Dana Czapnik: Oh, thank you for saying this! I really wanted to write about a young woman who is not a victim. It sometimes feels like the only stories about women that our culture finds captivating are stories about rape or abuse or even self-abuse. I’m really over reading or watching women suffer. At the same time, I’m not into cheap Rah-Rah, “girl power,” “strong is beautiful” corporate-branded feminism either. I want to stress, too, that I understand that women have been victims throughout all of history and that sexual violence is still a plague. But it infuriates me that that is often the only story about women that is told. I don’t think a woman’s rape or the emotional abuse she’s suffered or the story of her death is the most interesting thing about her. I’m more interested in her mind, her personhood. The male characters in literature that I love are those who are observational and use those observations to discover the world, figure out their own take on ethics, morality, philosophy, god, politics. I wanted to write a nuanced portrait of young woman discovering herself and the world without anything terrible happening to her to shape her worldview.
I also was interested in writing a character who is actually wrestling with feminism and how to be a woman when so much of the world is open to her, and yet so many of the old ideas of gender and what a woman’s life should be persist. There’s the feminist political movement, which has influenced and changed the world on a legislative and societal level. But then there’s the personal, practical application of feminism, and that is a far stickier, confusing, tough thing.
Rumpus: Absolutely! It’s so interesting to watch Lucy discover her take on all this. I especially loved the moment when she contemplates how she can “feel all this….” And yet “still really, really, really like boys.”
Czapnik: Right, that’s when she’s in the art gallery taking in all of Max’s defiant, angry feminist art. And totally relating to it, understanding why that art has been created, but is confused by whether that anger precludes the other feeling she has, which is a longing for a relationship with a man. Or a boy, in her case.

→ Records provided
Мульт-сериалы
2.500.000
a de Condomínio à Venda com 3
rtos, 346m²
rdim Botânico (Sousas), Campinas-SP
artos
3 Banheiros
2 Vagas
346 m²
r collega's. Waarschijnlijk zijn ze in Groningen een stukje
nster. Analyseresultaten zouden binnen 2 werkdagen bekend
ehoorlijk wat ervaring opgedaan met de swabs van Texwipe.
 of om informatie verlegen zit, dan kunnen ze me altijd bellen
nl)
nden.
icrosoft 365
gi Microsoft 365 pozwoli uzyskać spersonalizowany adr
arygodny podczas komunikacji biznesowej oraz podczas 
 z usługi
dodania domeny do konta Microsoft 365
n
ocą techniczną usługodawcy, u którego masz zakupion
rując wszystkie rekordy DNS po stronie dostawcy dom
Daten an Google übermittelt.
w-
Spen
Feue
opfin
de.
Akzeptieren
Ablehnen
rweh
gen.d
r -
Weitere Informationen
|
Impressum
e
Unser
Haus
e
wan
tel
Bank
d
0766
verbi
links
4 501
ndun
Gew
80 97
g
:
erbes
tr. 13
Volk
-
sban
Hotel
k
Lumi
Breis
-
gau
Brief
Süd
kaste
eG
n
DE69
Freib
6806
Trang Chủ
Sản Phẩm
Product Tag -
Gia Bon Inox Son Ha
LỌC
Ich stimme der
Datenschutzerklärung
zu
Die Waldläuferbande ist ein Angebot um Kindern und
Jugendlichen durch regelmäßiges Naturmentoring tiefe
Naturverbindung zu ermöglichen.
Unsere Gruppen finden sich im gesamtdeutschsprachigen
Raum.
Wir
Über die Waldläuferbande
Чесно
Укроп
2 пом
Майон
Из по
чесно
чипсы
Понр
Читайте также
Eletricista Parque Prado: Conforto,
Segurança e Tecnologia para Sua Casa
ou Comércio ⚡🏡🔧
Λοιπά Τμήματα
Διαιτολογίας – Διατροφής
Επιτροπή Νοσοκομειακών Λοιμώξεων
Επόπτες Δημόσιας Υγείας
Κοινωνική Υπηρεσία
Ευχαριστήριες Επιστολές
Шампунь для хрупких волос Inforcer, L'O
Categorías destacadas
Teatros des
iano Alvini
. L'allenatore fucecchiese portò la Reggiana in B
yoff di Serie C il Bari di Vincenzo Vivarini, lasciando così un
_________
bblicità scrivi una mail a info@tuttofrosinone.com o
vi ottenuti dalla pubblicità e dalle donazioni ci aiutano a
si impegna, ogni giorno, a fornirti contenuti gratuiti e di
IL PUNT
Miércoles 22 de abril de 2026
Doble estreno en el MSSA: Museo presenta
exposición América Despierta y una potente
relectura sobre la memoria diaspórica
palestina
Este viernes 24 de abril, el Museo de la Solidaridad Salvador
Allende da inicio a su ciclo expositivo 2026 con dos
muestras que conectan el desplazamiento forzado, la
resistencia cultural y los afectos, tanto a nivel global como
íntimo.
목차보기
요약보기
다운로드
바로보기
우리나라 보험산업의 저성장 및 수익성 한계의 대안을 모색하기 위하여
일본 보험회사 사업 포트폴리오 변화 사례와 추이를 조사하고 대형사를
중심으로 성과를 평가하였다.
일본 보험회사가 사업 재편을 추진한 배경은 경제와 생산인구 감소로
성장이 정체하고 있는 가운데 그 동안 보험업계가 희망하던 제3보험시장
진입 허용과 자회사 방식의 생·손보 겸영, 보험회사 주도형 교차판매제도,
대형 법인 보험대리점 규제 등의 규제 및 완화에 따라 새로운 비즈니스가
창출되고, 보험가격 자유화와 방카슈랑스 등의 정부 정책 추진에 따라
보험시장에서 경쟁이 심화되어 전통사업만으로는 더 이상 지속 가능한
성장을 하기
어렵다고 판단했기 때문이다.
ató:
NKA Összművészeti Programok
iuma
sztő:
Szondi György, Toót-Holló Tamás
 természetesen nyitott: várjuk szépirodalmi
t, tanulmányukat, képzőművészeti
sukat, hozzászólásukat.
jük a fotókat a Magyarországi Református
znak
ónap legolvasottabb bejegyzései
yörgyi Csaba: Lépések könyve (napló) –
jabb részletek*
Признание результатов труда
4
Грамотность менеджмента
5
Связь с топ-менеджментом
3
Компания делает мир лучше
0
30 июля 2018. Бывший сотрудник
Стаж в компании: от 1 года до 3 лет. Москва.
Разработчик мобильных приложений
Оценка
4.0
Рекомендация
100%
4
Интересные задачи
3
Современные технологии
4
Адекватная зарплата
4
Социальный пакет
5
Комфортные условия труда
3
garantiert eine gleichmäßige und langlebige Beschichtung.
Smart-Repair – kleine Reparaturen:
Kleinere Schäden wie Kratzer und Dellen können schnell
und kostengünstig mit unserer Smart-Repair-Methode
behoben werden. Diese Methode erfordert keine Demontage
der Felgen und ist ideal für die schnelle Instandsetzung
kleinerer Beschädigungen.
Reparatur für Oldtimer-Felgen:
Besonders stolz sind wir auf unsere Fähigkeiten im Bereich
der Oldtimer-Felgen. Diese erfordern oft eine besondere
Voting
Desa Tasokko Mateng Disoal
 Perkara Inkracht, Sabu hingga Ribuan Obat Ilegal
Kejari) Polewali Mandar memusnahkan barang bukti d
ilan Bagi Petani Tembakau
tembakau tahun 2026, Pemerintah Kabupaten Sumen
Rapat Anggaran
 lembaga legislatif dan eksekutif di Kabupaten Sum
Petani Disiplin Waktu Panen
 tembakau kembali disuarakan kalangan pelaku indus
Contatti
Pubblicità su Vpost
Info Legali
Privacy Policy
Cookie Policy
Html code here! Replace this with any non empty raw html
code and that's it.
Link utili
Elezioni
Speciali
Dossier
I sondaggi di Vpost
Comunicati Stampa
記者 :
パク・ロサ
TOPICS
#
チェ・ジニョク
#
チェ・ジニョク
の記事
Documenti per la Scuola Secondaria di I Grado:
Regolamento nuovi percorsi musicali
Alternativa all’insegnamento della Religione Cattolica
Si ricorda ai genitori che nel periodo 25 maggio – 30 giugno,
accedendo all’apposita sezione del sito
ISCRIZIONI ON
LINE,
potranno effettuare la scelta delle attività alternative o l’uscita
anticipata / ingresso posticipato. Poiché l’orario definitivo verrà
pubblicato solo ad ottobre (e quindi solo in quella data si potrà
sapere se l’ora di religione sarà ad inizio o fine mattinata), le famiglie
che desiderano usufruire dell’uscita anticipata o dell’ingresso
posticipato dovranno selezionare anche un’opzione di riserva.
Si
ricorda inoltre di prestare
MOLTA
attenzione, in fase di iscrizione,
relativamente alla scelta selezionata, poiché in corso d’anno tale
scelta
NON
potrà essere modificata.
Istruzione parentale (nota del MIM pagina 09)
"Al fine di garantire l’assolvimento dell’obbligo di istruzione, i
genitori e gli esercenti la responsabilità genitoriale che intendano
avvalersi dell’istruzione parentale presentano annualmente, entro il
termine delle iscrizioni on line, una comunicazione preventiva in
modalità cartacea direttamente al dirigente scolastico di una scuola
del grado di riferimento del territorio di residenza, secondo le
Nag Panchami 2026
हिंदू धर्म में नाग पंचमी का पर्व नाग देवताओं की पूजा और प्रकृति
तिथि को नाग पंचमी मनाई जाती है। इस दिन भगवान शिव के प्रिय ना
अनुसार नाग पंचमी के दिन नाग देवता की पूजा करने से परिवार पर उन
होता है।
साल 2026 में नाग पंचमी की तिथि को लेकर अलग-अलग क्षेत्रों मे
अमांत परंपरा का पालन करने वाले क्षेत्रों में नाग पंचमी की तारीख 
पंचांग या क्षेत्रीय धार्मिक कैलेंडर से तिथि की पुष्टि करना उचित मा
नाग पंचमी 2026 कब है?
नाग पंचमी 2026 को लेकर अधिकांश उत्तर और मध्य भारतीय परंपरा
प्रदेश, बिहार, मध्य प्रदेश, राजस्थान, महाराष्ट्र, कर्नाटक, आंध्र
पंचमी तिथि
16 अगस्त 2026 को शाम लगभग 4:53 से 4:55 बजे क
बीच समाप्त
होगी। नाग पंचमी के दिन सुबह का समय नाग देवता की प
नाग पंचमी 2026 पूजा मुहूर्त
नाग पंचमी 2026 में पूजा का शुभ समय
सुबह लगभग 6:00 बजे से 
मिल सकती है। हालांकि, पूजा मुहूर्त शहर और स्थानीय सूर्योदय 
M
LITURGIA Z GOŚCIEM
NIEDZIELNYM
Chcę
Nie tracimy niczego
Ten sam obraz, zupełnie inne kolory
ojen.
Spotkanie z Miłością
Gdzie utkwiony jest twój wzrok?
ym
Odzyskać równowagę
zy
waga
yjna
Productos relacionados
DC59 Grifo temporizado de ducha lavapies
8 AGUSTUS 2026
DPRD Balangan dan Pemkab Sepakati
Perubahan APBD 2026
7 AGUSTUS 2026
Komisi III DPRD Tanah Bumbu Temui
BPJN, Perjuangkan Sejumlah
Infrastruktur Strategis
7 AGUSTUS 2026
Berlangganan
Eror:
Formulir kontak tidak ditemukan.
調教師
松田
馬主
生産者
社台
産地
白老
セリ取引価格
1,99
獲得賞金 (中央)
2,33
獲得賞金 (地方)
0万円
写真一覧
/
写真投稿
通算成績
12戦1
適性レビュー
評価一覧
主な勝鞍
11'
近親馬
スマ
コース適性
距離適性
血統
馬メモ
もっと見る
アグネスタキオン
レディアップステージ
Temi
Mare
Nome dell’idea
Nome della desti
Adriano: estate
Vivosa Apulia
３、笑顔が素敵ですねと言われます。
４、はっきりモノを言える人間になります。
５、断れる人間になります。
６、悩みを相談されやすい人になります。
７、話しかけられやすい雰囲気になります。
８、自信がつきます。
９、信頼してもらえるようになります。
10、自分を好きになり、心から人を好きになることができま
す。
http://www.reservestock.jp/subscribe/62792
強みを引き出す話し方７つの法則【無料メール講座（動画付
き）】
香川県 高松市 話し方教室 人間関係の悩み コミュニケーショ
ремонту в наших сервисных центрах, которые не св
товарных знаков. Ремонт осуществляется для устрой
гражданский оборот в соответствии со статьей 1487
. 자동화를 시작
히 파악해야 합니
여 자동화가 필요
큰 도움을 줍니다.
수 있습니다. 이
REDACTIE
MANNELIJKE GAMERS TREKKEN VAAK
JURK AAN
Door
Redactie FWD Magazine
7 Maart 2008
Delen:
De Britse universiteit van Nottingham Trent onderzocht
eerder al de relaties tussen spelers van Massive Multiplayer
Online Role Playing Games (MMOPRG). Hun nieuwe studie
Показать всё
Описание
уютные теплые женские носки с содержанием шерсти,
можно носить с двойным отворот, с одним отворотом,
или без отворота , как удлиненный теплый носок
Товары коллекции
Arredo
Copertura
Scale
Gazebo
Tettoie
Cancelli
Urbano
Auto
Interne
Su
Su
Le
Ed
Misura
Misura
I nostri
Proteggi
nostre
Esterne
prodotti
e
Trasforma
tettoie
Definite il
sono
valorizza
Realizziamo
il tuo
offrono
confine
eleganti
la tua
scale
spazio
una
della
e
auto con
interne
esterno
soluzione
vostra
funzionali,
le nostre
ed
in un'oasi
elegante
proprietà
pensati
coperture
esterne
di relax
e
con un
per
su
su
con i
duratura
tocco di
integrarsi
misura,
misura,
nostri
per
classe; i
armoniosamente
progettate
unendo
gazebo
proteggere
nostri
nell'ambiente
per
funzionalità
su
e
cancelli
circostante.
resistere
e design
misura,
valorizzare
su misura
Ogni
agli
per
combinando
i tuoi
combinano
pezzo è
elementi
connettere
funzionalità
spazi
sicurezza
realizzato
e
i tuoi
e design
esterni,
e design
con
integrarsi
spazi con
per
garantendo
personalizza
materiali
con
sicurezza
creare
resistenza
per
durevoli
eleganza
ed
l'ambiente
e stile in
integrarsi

→ Work task 1
In the interview with Dana Czapnik, rewrite the passage starting with "Czapnik: Right, that’s" and going on through "in her case.", substituting "studio" for "art gallery".
→ Work task 2
According to the interview with Dana Czapnik, where is Lucy when she realizes she can feel all this and still like boys?
→ Work task 3
In the interview with Dana Czapnik, the male characters Czapnik loves use their observations to figure out their own take on several subjects. List every subject named.

→ Answer area 1
Czapnik: Right, that’s when she’s in the studio taking in all of Max’s defiant, angry feminist art. And totally relating to it, understanding why that art has been created, but is confused by whether that anger precludes the other feeling she has, which is a longing for a relationship with a man. Or a boy, in her case.

→ Answer area 2
She is in the art gallery, taking in Max's defiant, angry feminist art.

→ Answer area 3
- ethics
- morality
- philosophy
- god
- politics